[Opening INPUT MATERIAL section]

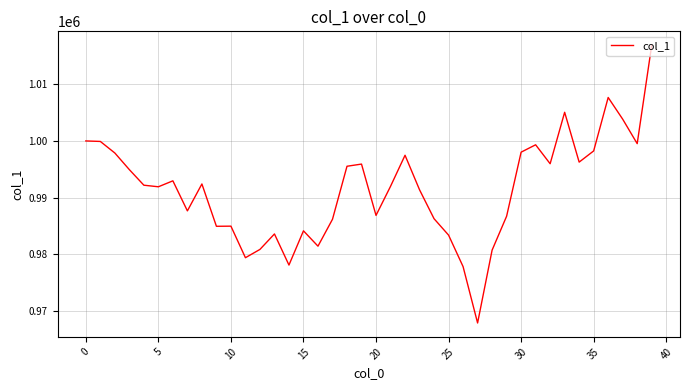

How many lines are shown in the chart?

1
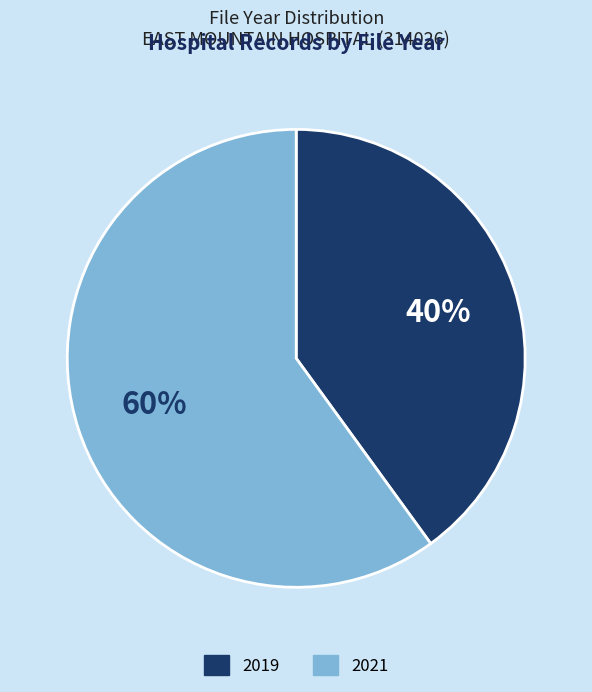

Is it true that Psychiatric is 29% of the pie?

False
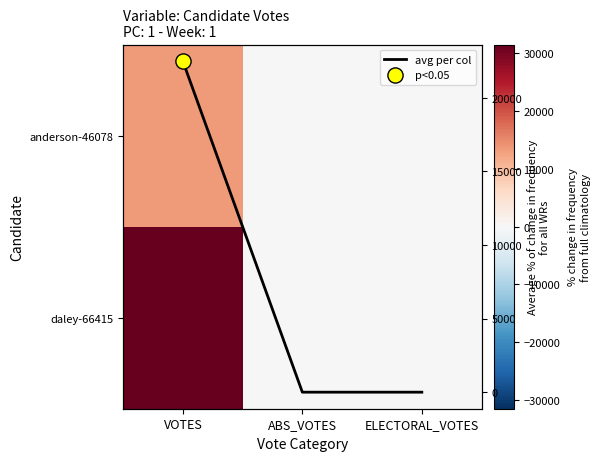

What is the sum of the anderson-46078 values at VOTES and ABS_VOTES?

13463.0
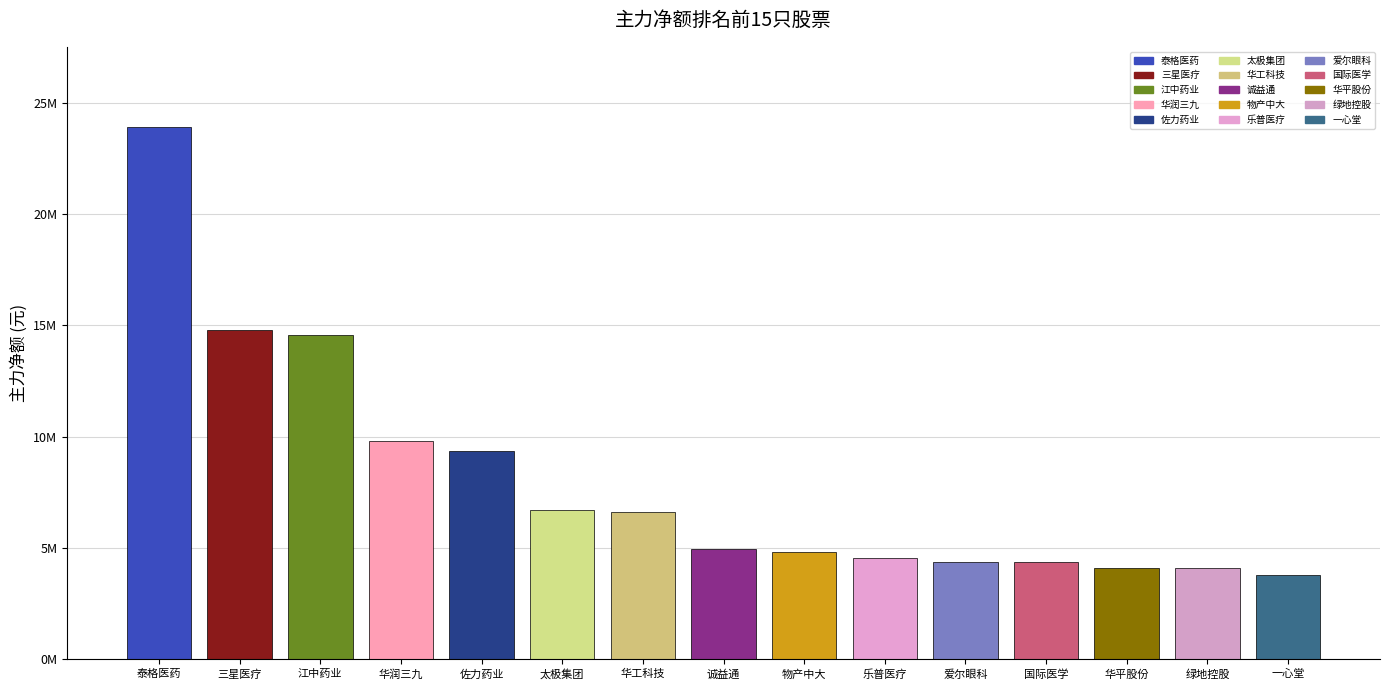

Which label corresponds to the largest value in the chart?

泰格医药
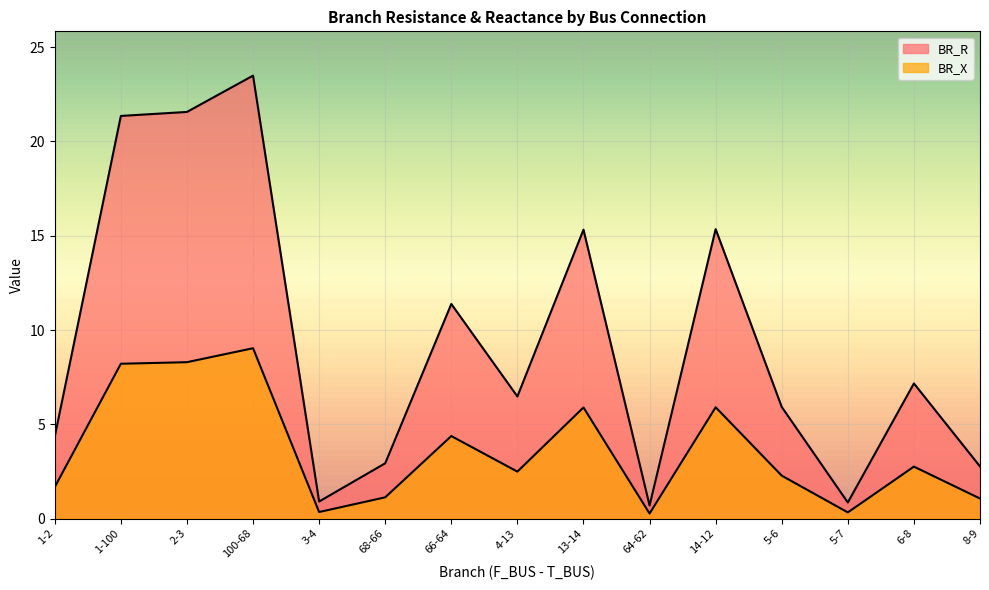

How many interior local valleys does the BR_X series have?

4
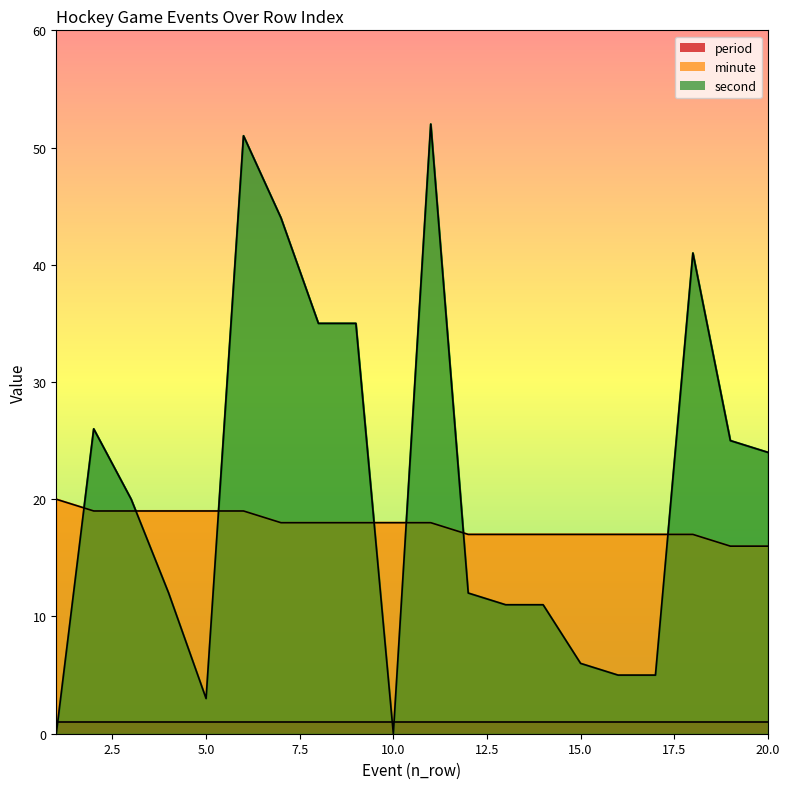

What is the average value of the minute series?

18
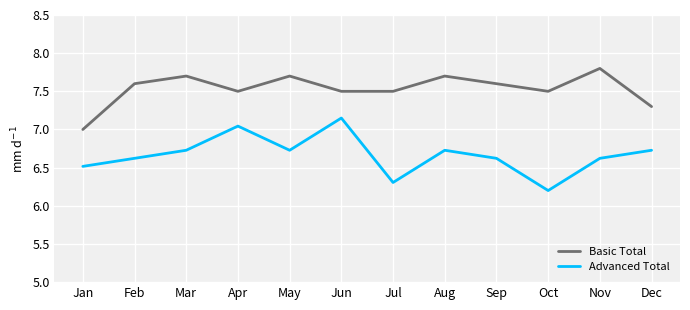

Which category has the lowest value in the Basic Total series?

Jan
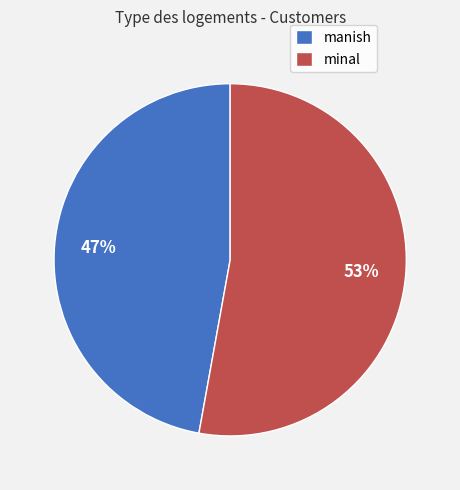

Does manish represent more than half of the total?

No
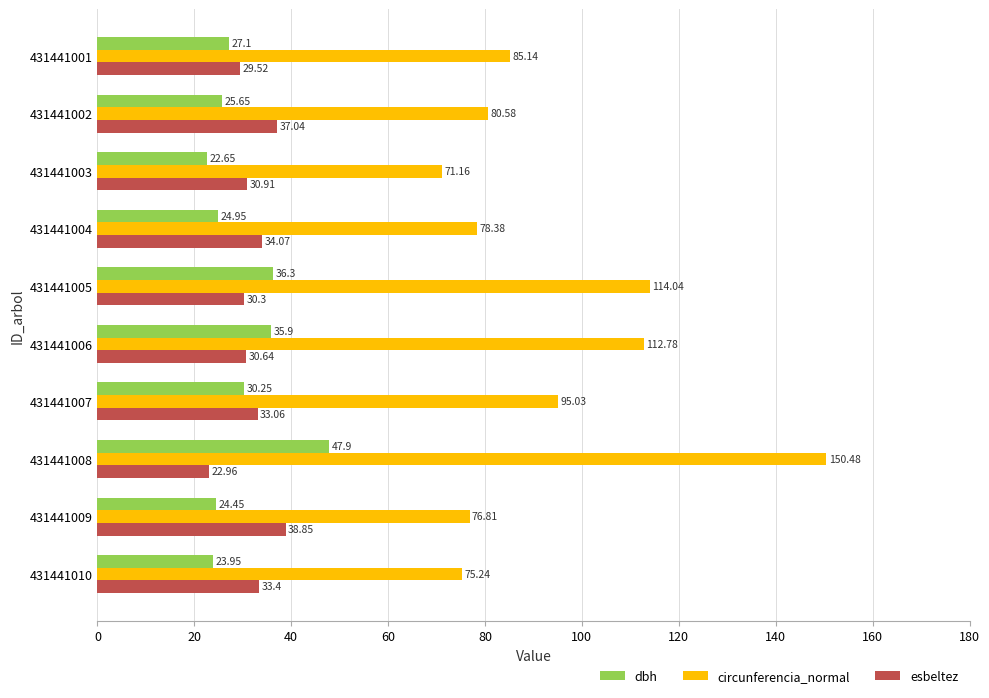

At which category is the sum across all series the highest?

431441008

[Closing INPUT MATERIAL section]

#### PROBLEM STATEMENT:
Pick out each line of the data above that contains the word "chart" and copy those lines.

#### RESULT OF THIS TASK:
How many lines are shown in the chart?
Which label corresponds to the largest value in the chart?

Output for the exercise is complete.